* Work task *
Your answer must be the exact lines from the one holding "737 578 20828" through the final line of the records below, both included, and nothing more.

* Supplied records *
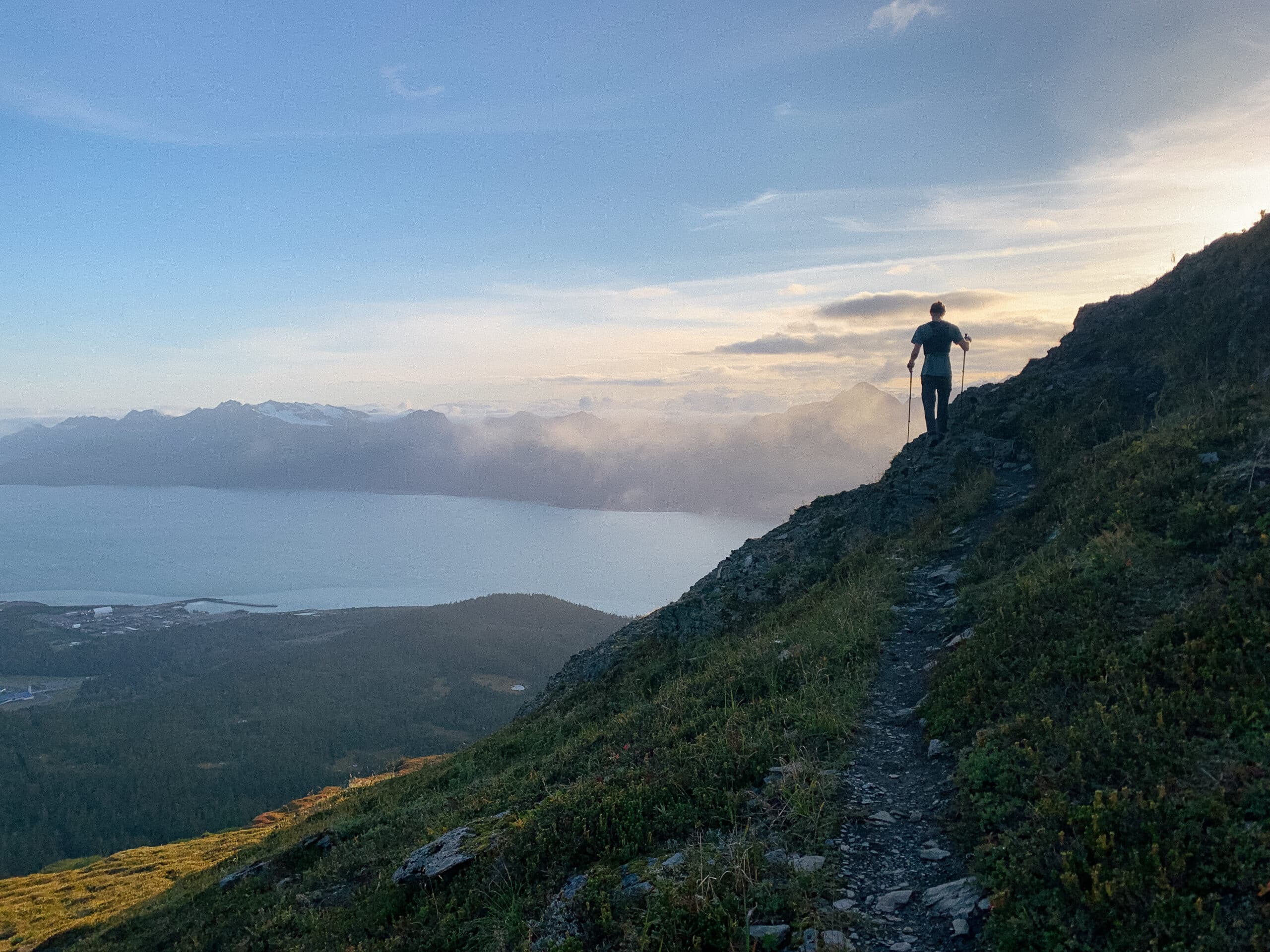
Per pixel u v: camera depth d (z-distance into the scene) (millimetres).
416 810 15133
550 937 5914
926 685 9227
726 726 9008
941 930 4801
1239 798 4832
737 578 20828
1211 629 6727
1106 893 4340
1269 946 3689
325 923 9461
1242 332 15031
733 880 5633
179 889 22047
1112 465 12305
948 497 17406
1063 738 6184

* Solution *
737 578 20828
1211 629 6727
1106 893 4340
1269 946 3689
325 923 9461
1242 332 15031
733 880 5633
179 889 22047
1112 465 12305
948 497 17406
1063 738 6184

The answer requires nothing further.